Why is the Nankai Earthquake death toll so extraordinarily high?

I had a question regarding the predicted earthquake. According to various experts, this earthquake occurs every 90-200 years and the next one could hit within our lifetime.

However, looking at the last few times it’s happened and the death tolls and the projected death toll of this one, I’m a bit baffled.

For example, the last time it happened was in 1944 (8.1) and 1946 (8.1). The combined death toll was approximately 2500. The ones before were in 1854 (8.4) and the combined totals were just in the (thousands).

Why is it that the projected death toll is 230000-350000 for the next one? The number is so much bigger than the ones before. I can’t seem to understand the reasoning behind this.

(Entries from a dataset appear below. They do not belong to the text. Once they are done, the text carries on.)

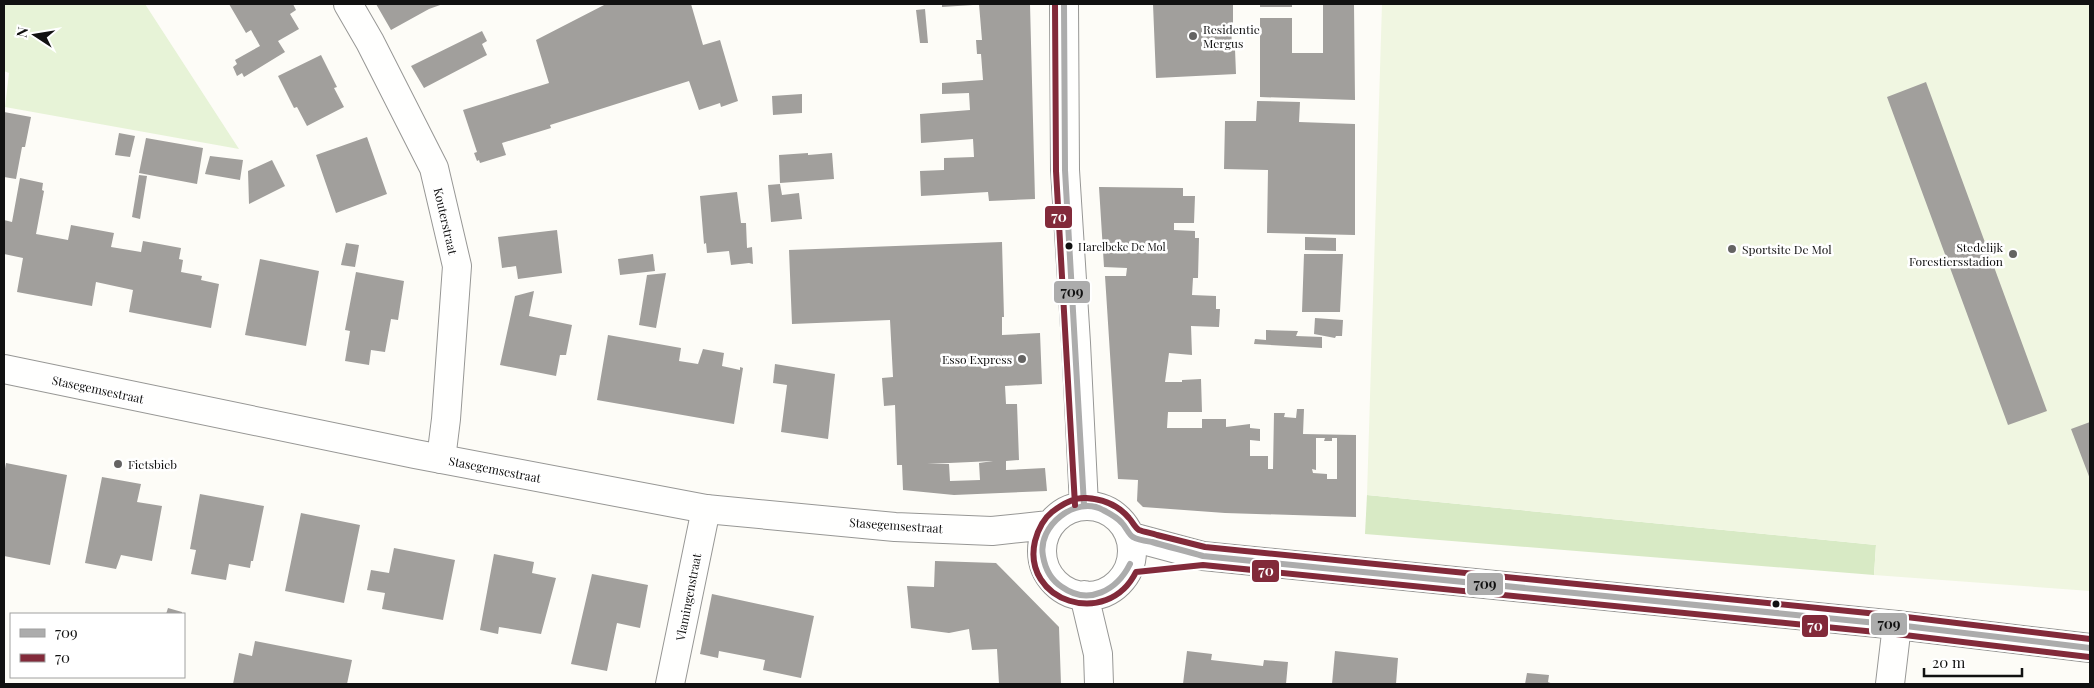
<svg xmlns="http://www.w3.org/2000/svg" width="2094" height="688" viewBox="0 0 2094 688" font-family="'Playfair Display',serif">
<style>
.green{fill:#e7f3d7}
.forest{fill:#d8eac5}
.pitch{fill:#f0f6e1}
.building{fill:#a19f9c;fill-rule:evenodd}
.lines{fill:none;stroke-linecap:round;stroke-linejoin:round}
.minor-casing{stroke:#979795;stroke-width:30}
.tertiary-casing{stroke:#979795;stroke-width:30}
.minor{stroke:#fffffe;stroke-width:28}
.tertiary{stroke:#fffffe;stroke-width:28}
.bus-1-casing{stroke:#fff;stroke-width:10}
.bus-2-casing{stroke:#fff;stroke-width:10}
.bus-1{stroke:#acacac;stroke-width:6}
.bus-2{stroke:#822a3a;stroke-width:6}
.poi-dot{fill:#646362;stroke:#fff;stroke-width:2}
.bus-dot{fill:#111;stroke:#fff;stroke-width:2}
.labels{text-anchor:middle;dominant-baseline:central;stroke-width:5;stroke-linejoin:round;paint-order:stroke}
.bus-label{font-size:11px;fill:#111;stroke:#fff;text-anchor:start}
.poi-label{font-size:12px;fill:#111;stroke:#fff;text-anchor:start}
.street-label{font-size:12px;fill:#111;stroke:#fff}
.line-badge{stroke:#fff;stroke-width:2}
.badge-label{font-size:14px;text-anchor:middle;font-weight:bold;fill:#fff}
.pale-badge-label{font-size:14px;text-anchor:middle;font-weight:bold;fill:#111}
</style>
<rect width="100%" height="100%" fill="#fdfcf7"/>
<path class="green" d="M4 4H145L239 149 5 107 9 73 4 71Z"/>
<path class="forest" d="M1367 495 1876 545 1874 575 1365 534Z"/>
<path class="pitch" d="M1382 4H2090V591L1874 575 1876 545 1367 495Z"/>
<path class="building" d="M229 4H293L296 10 290 14 299 29 278 41 285 52 244 77 242 73 237 76 233 67 237 64 235 60 260 46 251 30 246 33Z
M376 4H443L429 9 391 30Z
M606 4H691L703 45 720 40 738 101 721 107 720 103 699 110 689 81 550 125 551 128 502 143 506 155 480 163 479 160 477 161 474 153 477 152 463 110 549 83 536 40Z
M942 4H973V5L942 7Z
M979 4H1030L1035 199 989 201 988 192 921 196 920 171 944 170V158L974 157 973 139 921 143 920 114 970 110 969 93 942 94V83L983 80 981 54H977L976 40H982Z
M1153 4H1233V23H1231L1232 49H1235L1236 74 1156 78Z
M1260 4H1292V7H1260Z
M1323 4H1354L1355 100 1260 97V18H1292V53H1323Z
M925 9 928 43H920L916 10Z
M482 31 487 41 482 44 487 55 424 88 411 66Z
M321 55 337 87 334 88 344 107 307 126 297 107 294 108 278 76Z
M1926 82 2047 411 2008 425 1887 97Z
M802 94V113L773 115 772 96Z
M1257 101 1300 102 1299 122 1355 124V235L1267 233 1268 170 1224 169 1225 121H1256Z
M4 112 31 117 25 147H22L16 179 4 177Z
M119 133 135 136 130 157 115 155Z
M367 137 387 194 336 213 316 155Z
M146 138 203 148 197 184 139 173Z
M808 153V155L832 153 834 179 780 183 779 155Z
M210 156 243 160 240 180 205 174Z
M272 160 285 186 249 204 248 171Z
M139 175 147 176 140 219 132 217Z
M20 178 43 183 42 190 44 191 36 234 68 240 71 225 114 233 111 247 141 252 143 241 181 248 179 259 183 260 181 272 202 276 201 280 219 284 211 328 129 312 133 290 96 282 92 306 17 292 23 258 4 254V220L12 222Z
M780 184 782 195 799 193 802 219 771 222 768 185Z
M1099 187 1183 188V196H1195L1194 223H1174V230L1195 231V238H1199L1198 278H1193L1192 295 1216 296V309H1220L1219 327 1191 326 1192 355 1169 353 1165 382H1182V380L1201 379 1202 412H1168L1167 428H1202V419H1226V427L1250 424V428L1260 429V441L1250 440V456H1268V469H1273L1274 413H1285L1284 417 1296 418 1297 409H1304L1303 434 1356 435V517L1225 513 1143 507 1137 501 1138 480 1118 479 1105 276H1126L1127 268 1104 267ZM1316 438H1325L1324 441H1332V438H1337V479H1327V474L1313 473 1312 469 1316 470Z
M737 192 741 223H746L747 248 752 247 753 264 749 263 731 265 729 251 707 253 706 243 704 244 700 196Z
M557 230 562 273 518 279 516 266 502 268 498 237Z
M1305 237 1336 238V251L1305 250Z
M1002 242 1004 317H1002V335L1040 333 1042 384 1005 386 1006 404H1017L1019 460 1006 461V470L1045 468 1047 491 954 495 903 490 902 465H897L895 405 884 406 882 378 893 377 890 320 792 324 789 250ZM993 461 979 463 980 480 950 481 949 464H927Z
M346 243 359 245 355 267 341 265Z
M653 254 655 271 620 275 618 259Z
M1304 254H1343L1340 312H1302Z
M260 259 319 271 306 346 245 335Z
M356 272 404 281 398 320 391 319 385 352 371 350 369 365 345 361 350 331 345 330Z
M666 273 656 328 639 325 647 275Z
M534 291 529 316 572 325 566 355H560L556 376 500 365 515 296Z
M1315 318 1343 320 1342 336H1336L1335 338 1314 334Z
M1266 330 1298 331 1296 336 1322 337V348L1254 344 1255 339 1266 340Z
M608 335 681 348 679 361 698 364 703 349 724 353 722 366 740 370V367L743 368 734 424 597 400Z
M775 364 835 374 828 439 781 432 787 385 773 383Z
M2090 422V479L2071 429Z
M6 463 67 475 50 565 4 556V475Z
M102 477 141 484 137 502 162 506 152 561 121 555 116 569 85 563Z
M200 494 264 506 253 561H251L250 568 229 564 226 580 191 574 196 550 190 549Z
M301 513 360 525 344 603 285 591Z
M394 548 455 560 443 620 382 609 385 593 367 590 371 570 389 573Z
M494 554 534 562 532 573 556 578 541 634 499 627 498 634 480 630Z
M935 561 996 563 1059 627 1061 684H999L997 649 972 650 969 629 949 633 911 628 907 586 934 587Z
M592 574 648 585 640 628 617 623 607 671 571 664Z
M712 594 814 616 801 678 763 670 765 660 719 651 718 658 700 654Z
M168 608 182 612V614H166Z
M255 641 352 660 347 684H233L239 653 252 656Z
M1187 651 1212 654 1211 660 1263 666 1264 660 1288 662 1286 684H1183Z
M1335 651 1398 658 1396 684H1332Z
M1527 673 1549 675 1548 682 1553 684H1525Z"/>
<g class="lines">
<g class="minor-casing">
<path id="minor" d="M348 4 370 42 434 168 457 266 446 419 441 459
M670 684 706 509
M1890 684 1897 625"/>
</g>
<g class="tertiary-casing">
<path id="tertiary" d="M1064 4 1065 170 1076 343 1084 505
M4 369 415 454 706 509 895 527 992 531 1049 525
M1042 551a45 45 0 1 1 90 0a45 45 0 1 1-90 0Z
M1132 537 1203 556 1897 625 2090 648
M1084 595 1098 654 1099 684"/>
</g>
<use href="#minor" class="minor"/>
<use href="#tertiary" class="tertiary"/>
<g class="bus-1-casing">
<path id="bus-1" d="M1064 4 1065 170 1084 505
M1130 564C1117 590 1089 606 1062 587 1051 580 1045 568 1043 556 1037 526 1076 495 1103 510 1109 513 1117 517 1122 523 1126 527 1129 535 1133 537 1138 540 1146 541 1152 542 1169 547 1186 551 1203 556L1897 625 2090 648"/>
</g>
<g class="bus-2-casing">
<path id="bus-2" d="M1055 4 1056 171 1075 505
M2089 657 1896 634 1203 565 1136 572C1107 630 1021 601 1035 541 1038 530 1043 519 1052 512 1061 505 1073 497 1086 498 1102 499 1118 505 1129 518 1132 521 1135 528 1139 530 1144 532 1151 533 1157 535 1173 539 1189 543 1205 547L1898 616 2090 639"/>
</g>
<use href="#bus-1" class="bus-1"/>
<use href="#bus-2" class="bus-2"/>
</g>
<g class="poi-dot">
<circle cx="1193" cy="36" r="5"/>
<circle cx="1732" cy="249" r="5"/>
<circle cx="2013" cy="254" r="5"/>
<circle cx="1022" cy="359" r="5"/>
<circle cx="118" cy="464" r="5"/>
</g>
<g class="bus-dot">
<circle cx="1069" cy="246" r="4.5"/>
<circle cx="1776" cy="604" r="4.5"/>
</g>
<g class="labels">
<g class="bus-label">
<text x="1078" y="246">Harelbeke De Mol</text>
</g>
<g class="poi-label">
<text x="1203" y="29">Residentie<tspan x="1203" dy="14">Mergus</tspan></text>
<text x="2003" y="247" text-anchor="end">Stedelijk<tspan x="2003" dy="14">Forestiersstadion</tspan></text>
<text x="1742" y="249">Sportsite De Mol</text>
<text x="1012" y="359" text-anchor="end">Esso Express</text>
<text x="128" y="464">Fietsbieb</text>
</g>
<g class="street-label">
<text transform="translate(446 221) rotate(77)">Kouterstraat</text>
<text transform="translate(98 389) rotate(12)">Stasegemsestraat</text>
<text transform="translate(495 469) rotate(11)">Stasegemsestraat</text>
<text transform="translate(896 525) rotate(4)">Stasegemsestraat</text>
<text transform="translate(688 597) rotate(-79)">Vlamingenstraat</text>
</g>
</g>
<g class="line-badge">
<rect x="1044" y="205" width="29" height="24" rx="5" fill="#822a3a"/>
<rect x="1053" y="280" width="38" height="24" rx="5" fill="#acacac"/>
<rect x="1251" y="559" width="29" height="24" rx="5" fill="#822a3a"/>
<rect x="1466" y="572" width="38" height="24" rx="5" fill="#acacac"/>
<rect x="1870" y="612" width="38" height="24" rx="5" fill="#acacac"/>
<rect x="1801" y="614" width="28" height="24" rx="5" fill="#822a3a"/>
</g>
<g class="badge-label">
<text x="1059" y="222">70</text>
<text x="1266" y="576">70</text>
<text x="1815" y="631">70</text>
</g>
<g class="pale-badge-label">
<text x="1072" y="297">709</text>
<text x="1485" y="589">709</text>
<text x="1889" y="629">709</text>
</g>
<rect width="2094" height="688" fill="none" stroke="#111111" stroke-width="10"/>
<rect x="10" y="613" width="175" height="65" fill="#ffffff" stroke="#a0a0a0"/>
<rect x="20" y="629" width="25" height="8" fill="#acacac" stroke="#a0a0a0"/>
<text x="55" y="638" font-size="15" fill="#111111">709</text>
<rect x="20" y="654" width="25" height="8" fill="#822a3a" stroke="#a0a0a0"/>
<text x="55" y="663" font-size="15" fill="#111111">70</text>
<g transform="translate(35 35) rotate(282)" stroke="#ffffff" stroke-width="4" paint-order="stroke">
<path d="M0-4L9 19L0 12L-9 19Z" fill="#111111"/>
<text y="-8" font-size="14" font-weight="bold" text-anchor="middle" fill="#111111">N</text>
</g>
<path d="M1924 668v8h98v-8" fill="none" stroke="#111111" stroke-width="2.5"/>
<text x="1932" y="668" font-size="15" fill="#111111" stroke="#ffffff" stroke-width="4" paint-order="stroke">20 m</text>
</svg>
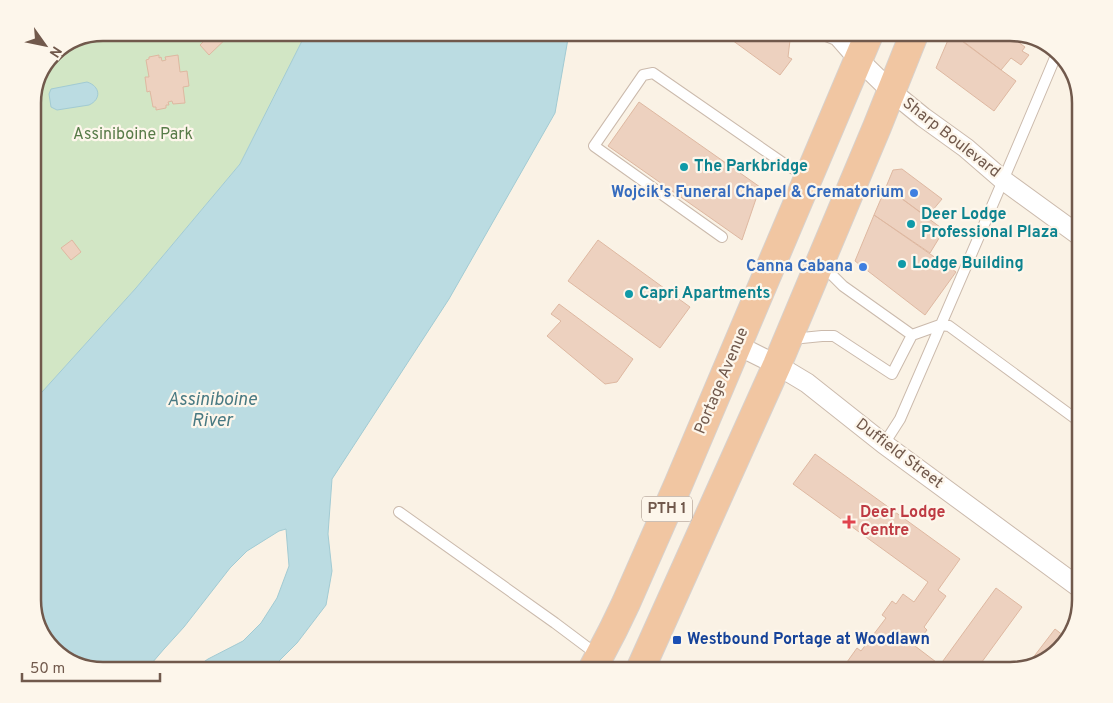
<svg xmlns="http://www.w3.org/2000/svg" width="1113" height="703" viewBox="0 0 1113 703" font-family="Overpass,sans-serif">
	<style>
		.green { fill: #d2e6c5 }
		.water { fill: #bbdce2; stroke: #a2cbd3 }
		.building { fill: #edd1bf; stroke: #deb8a1 }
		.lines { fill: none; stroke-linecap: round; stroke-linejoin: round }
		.service-casing { stroke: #cbbaac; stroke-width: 12 }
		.minor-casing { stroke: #cbbaac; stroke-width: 21 }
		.trunk-casing { stroke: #d7d1cd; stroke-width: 30 }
		.service { stroke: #fff; stroke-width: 10 }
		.minor { stroke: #fff; stroke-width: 19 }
		.trunk { stroke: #f1c6a2; stroke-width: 28 }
		.culture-dot { fill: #0f9aa8; stroke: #fdf6eb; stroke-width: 2 }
		.shop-dot { fill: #3f7fe0; stroke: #fdf6eb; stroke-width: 2 }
		.health-dot { fill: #e0444e; stroke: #fdf6eb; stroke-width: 2 }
		.transit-dot { fill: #1a4fb4; stroke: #fdf6eb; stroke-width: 2 }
		.labels { text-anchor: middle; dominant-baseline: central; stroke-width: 4.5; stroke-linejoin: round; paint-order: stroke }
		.shield { fill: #fdf6eb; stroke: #9b887c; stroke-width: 1 }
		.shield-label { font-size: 15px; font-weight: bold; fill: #71594c }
		.park-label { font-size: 16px; fill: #577b48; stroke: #fdf6eb }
		.street-label { font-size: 16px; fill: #71594c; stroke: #fdf6eb }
		.culture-label { font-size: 16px; font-weight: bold; fill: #0d838f; stroke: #fdf6eb; text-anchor: start }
		.shop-label { font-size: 16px; font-weight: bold; fill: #366cbe; stroke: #fdf6eb; text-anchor: end }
		.health-label { font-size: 16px; font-weight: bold; fill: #be3a42; stroke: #fdf6eb; text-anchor: start }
		.transit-label { font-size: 16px; font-weight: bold; fill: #164399; stroke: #fdf6eb; text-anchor: start }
		.water-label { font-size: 18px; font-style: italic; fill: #487982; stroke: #fdf6eb }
		.rim { fill: none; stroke: #71594c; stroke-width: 2.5 }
	</style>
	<rect width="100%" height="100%" fill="#faf2e5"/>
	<path class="green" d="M103 33H306L240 164 136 288 33 402V99L53 53Z"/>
	<path class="water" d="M306 33H569L555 113 449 299 332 479 328 534 332 571 326 605 297 643 270 670H192L208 659 243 641 261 623 277 598 289 566 286 529 279 531 247 551 230 568 184 627 164 649 146 670H103L64 659 42 635 33 604V402L136 288 240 164Z
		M87 82C100 86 102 99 89 105L57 110 51 107 49 94 51 89Z"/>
	<path class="building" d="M213 32H233L209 55 200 45Z
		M721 32H791L788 57 792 59 780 75Z
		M951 32H1010L1012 33 1010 36 1025 47 1022 51 1029 55 1021 65 1011 58 1001 70Z
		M951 33 1016 81 994 111 936 68Z
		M159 55V58L161 57 162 61 166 60 165 57 178 55 180 72 187 71 189 86 183 87 185 103 173 104 172 101 168 102 169 105H166V108L156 110V107H153L150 91 147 92 145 77H149L146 60 149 59V57Z
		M639 102 760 187 742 240 608 146Z
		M902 169 942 199 927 217 886 187 893 170Z
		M886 187 944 230 930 253 874 215Z
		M874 215 956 272 925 315 855 261Z
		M72 240 81 252 71 260 61 248Z
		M598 240 690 307 660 348 568 281Z
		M559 304 633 359 617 382 605 384 547 336 561 321 551 314Z
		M815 454 960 559 938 590 946 596 924 627 927 630 915 646 940 665 996 588 1022 607 976 670H858L847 662 857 648 861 651 886 618 882 615 892 601 896 604 903 594 914 602 928 582 793 484Z
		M1055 629 1068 639 1045 661 1037 663 1032 659Z"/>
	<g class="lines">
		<g class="service-casing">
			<path id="service" d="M722 237 594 146 643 75 653 73 783 163 808 177
				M912 335 940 325 949 326 1080 422
				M792 339 822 336H834L892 374 912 335 843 286 822 265
				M884 444 900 419C953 297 1006 175 1057 53
				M399 512 555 623 599 656"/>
		</g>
		<g class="minor-casing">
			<path id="minor" d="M828 32 838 36 859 60 891 91 923 117 966 148 1003 180 1080 236
				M737 345 777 365 807 383 884 444 1080 588"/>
		</g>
		<g class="trunk-casing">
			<path id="trunk" d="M592 670 613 630 626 603 678 485 870 32
				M640 670 777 365 877 127 915 32"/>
		</g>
		<use href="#service" class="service"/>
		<use href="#minor" class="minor"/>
		<use href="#trunk" class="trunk"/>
	</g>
	<g class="culture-dot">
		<circle cx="684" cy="167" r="5"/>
		<circle cx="911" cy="224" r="5"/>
		<circle cx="902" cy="264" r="5"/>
		<circle cx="629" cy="294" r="5"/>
	</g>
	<g class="shop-dot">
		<circle cx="914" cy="193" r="5"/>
		<circle cx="863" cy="267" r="5"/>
	</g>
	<path class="health-dot" d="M846.5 514.5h5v5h5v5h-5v5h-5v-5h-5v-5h5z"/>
	<rect class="transit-dot" x="672" y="635" width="10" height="10" rx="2.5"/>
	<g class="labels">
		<rect class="shield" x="642" y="496.5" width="50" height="25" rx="4"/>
		<g class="shield-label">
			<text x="667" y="509">PTH 1</text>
		</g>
		<g class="park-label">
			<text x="133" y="135">Assiniboine Park</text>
		</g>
		<g class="street-label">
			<text transform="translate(951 138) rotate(38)">Sharp Boulevard</text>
			<text transform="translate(722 381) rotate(-67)">Portage Avenue</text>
			<text transform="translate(899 454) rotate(37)">Duffield Street</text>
		</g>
		<g class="culture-label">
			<text x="694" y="167">The Parkbridge</text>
			<text x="921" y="215">Deer Lodge<tspan x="921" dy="18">Professional Plaza</tspan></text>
			<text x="912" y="264">Lodge Building</text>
			<text x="639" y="294">Capri Apartments</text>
		</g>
		<g class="shop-label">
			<text x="904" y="193">Wojcik's Funeral Chapel &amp; Crematorium</text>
			<text x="853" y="267">Canna Cabana</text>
		</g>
		<g class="health-label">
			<text x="860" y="513">Deer Lodge<tspan x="860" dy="18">Centre</tspan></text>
		</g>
		<g class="transit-label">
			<text x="687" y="640">Westbound Portage at Woodlawn</text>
		</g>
		<g class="water-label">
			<text x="212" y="400">Assiniboine<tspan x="212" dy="21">River</tspan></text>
		</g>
	</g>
	<path d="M0 0H1113V703H0ZM103 41H1010A62 62 0 0 1 1072 103V600A62 62 0 0 1 1010 662H103A62 62 0 0 1 41 600V103A62 62 0 0 1 103 41Z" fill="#fdf6eb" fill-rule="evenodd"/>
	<path class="rim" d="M103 41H1010A62 62 0 0 1 1072 103V600A62 62 0 0 1 1010 662H103A62 62 0 0 1 41 600V103A62 62 0 0 1 103 41Z"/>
	<g transform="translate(45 45) rotate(123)" stroke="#fdf6eb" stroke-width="4" paint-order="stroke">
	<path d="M0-4L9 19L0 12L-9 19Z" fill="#71594c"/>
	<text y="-8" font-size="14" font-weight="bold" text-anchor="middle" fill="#71594c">N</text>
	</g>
	<path d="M22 673v8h138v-8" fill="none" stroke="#71594c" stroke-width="2.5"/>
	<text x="30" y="673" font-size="15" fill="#71594c" stroke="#fdf6eb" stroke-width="4" paint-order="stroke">50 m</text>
</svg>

https://www.reddit.com/r/japan/comments/16a112v/why_is_the_nankai_earthquake_death_toll_so/

2 comments
  1. The great Kanto earthquake had a death toll of over 100k and the population was about a quarter of what it is now.

  2. First it’s probably a worst-case figure, but secondly, a sizable tsunami will probably wipe out central Osaka and Kobe and all the bits in between. There was about 20,000 deaths in the recent Tohoku quake, so you can easily imagine a 10x population density in the Hanshin area.

    Don’t know why previous quakes had few deaths, but perhaps there were smaller tsunami?